3 von 5
jommelli
Top 50 Rezensent
28. April 2017
Gesamteindruck:
3,0 von 5
Künstlerische Qualität:
3,0 von 5
Repertoirewert:
5,0 von 5
Keine Sternstunde
Telemanns 1755 zur 200. Wiederkehr des Augsburger Religionsfriedens komponiertes einstündiges Oratorium ist ein interessanter Beitrag zum diesjährigen Telemann-Jubiläum (250. Todestag), das bislang in der Musikwelt noch nicht so recht angekommen zu sein scheint.
Der äußerst zeitgebundene und mithin erwartungsgemäß protestantisch-polemische Stil der Textvorlage, die sich in zwei Teilen um eine Predigt gruppiert, wird im Wesentlichen in sich abwechselnden Rezitativen und Dacapo-Arien vertont, die nur von wenigen recht kurzen Chören und Chorälen unterbrochen werden.
Wie in den meisten in Telemanns letzter, sehr produktiver Schaffensperiode komponierten Werken, überrascht der fast 75-jährige Komponist durch eine zur damaligen Zeit äußerst moderne und abwechslungsreiche Klangsprache, die oft an jüngere Zeitgenossen wie Graun oder die Bach-Söhne erinnert und durch zahlreiche aparte melodische und harmonische Wendungen glänzt. Deutlich zugunsten schlichterer und unmittelbar zum Hörer sprechender Klangrede tritt die komplexe polyphone Kompositionsweise in den Hintergrund, wodurch Telemann zu einem wichtigen Bindeglied zwischen Spätbarock und ersten Formen der Frühklassik wird.
Doch das klangliche Ergebnis dieser Studioaufnahme unter Reinhard Goebels Stabführung befremdet. Wenn man den trotz Vibratoverzichts satten, leicht basslastigen Streicherklang, das sehr präsente Cembalo, die laut strahlenden Ventiltrompeten und vor allem in den Rezitativen die merkwürdig lang ausgehaltenen Orgel-und Fagottklänge hört, käme man nicht auf die Idee, dass hier einer der einst radikalsten Vertreter der historischen Aufführungspraxis dirigiert.
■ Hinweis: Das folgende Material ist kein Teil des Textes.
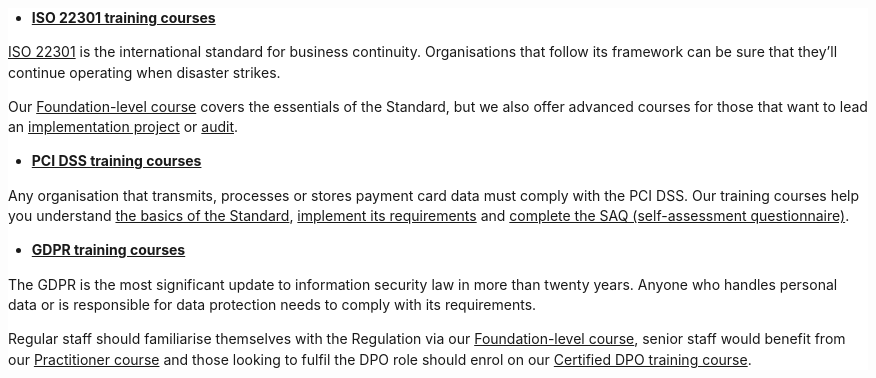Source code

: 

<ul>
<li><strong><a href="https://www.itgovernance.co.uk/iso22301-courses" target="_blank" rel="noreferrer noopener">ISO 22301 training courses</a></strong></li>
</ul>



<p><a href="https://www.itgovernance.co.uk/iso22301-business-continuity-standard" target="_blank" rel="noreferrer noopener">ISO 22301</a> is the international standard for business continuity. Organisations that follow its framework can be sure that they’ll continue operating when disaster strikes.</p>



<p>Our <a href="https://www.itgovernance.co.uk/shop/product/iso22301-certified-bcms-foundation-training-course" target="_blank" rel="noreferrer noopener">Foundation-level course</a> covers the essentials of the Standard, but we also offer advanced courses for those that want to lead an <a href="https://www.itgovernance.co.uk/shop/product/iso22301-certified-bcms-lead-implementer-training-course" target="_blank" rel="noreferrer noopener">implementation project</a> or <a href="https://www.itgovernance.co.uk/shop/product/iso22301-certified-bcms-lead-auditor-training-course" target="_blank" rel="noreferrer noopener">audit</a>.</p>



<ul>
<li><strong><a href="https://www.itgovernance.co.uk/pci-dss-training-courses" target="_blank" rel="noreferrer noopener">PCI DSS training courses</a></strong></li>
</ul>



<p>Any organisation that transmits, processes or stores payment card data must comply with the PCI DSS. Our training courses help you understand <a href="https://www.itgovernance.co.uk/shop/product/pci-dss-foundation-training-course" target="_blank" rel="noreferrer noopener">the basics of the Standard</a>, <a href="https://www.itgovernance.co.uk/shop/product/pci-dss-implementation-training-course" target="_blank" rel="noreferrer noopener">implement its requirements</a> and <a href="https://www.itgovernance.co.uk/shop/product/pci-dss-v3-saq-workshop" target="_blank" rel="noreferrer noopener">complete the SAQ (self-assessment questionnaire)</a>.</p>



<ul>
<li><strong><a href="https://www.itgovernance.co.uk/gdpr-training" target="_blank" rel="noreferrer noopener">GDPR training courses</a></strong></li>
</ul>



<p>The GDPR is the most significant update to information security law in more than twenty years. Anyone who handles personal data or is responsible for data protection needs to comply with its requirements.</p>



<p>Regular staff should familiarise themselves with the Regulation via our <a href="https://www.itgovernance.co.uk/shop/Product/certified-eu-general-data-protection-regulation-foundation-gdpr-training-course" target="_blank" rel="noreferrer noopener">Foundation-level course</a>, senior staff would benefit from our <a href="https://www.itgovernance.co.uk/shop/Product/certified-eu-general-data-protection-regulation-practitioner-gdpr-training-course" target="_blank" rel="noreferrer noopener">Practitioner course</a> and those looking to fulfil the DPO role should enrol on our <a href="https://www.itgovernance.co.uk/shop/product/certified-data-protection-officer-c-dpo-masterclass-training-course" target="_blank" rel="noreferrer noopener">Certified DPO training course</a>.</p>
Vielmehr fühlt man sich an eine Art der Barockmusikinterpretation erinnert, die man schon vor Jahrzehnten als überholt erachtete. Anders als Dirigenten wie Pinnock, McCreesh oder Bernius gelingt es Goebel insgesamt nicht, die positiven Errungenschaften der Originalklangbewegung auf ein modernes Ensemble zu übertragen. Sehr unschön agiert der viel zu groß besetzte Chor des Bayerischen Rundfunks mit seinem kompakten und merkwürdig pauschalen Klang, was auch an der matten und glanzlosen Studioakustik des BR liegen mag. Wesentlich überzeugender präsentieren sich die ausgezeichneten Vokalsolisten, denen man aber ein günstigeres orchestrales und akustisches Umfeld gewünscht hätte.
Fazit: Für Freunde unbekannter alter Musik eine durchaus erfreuliche Ausgrabung, insgesamt aber wahrlich keine Sternstunde in Sachen Telemannrezeption.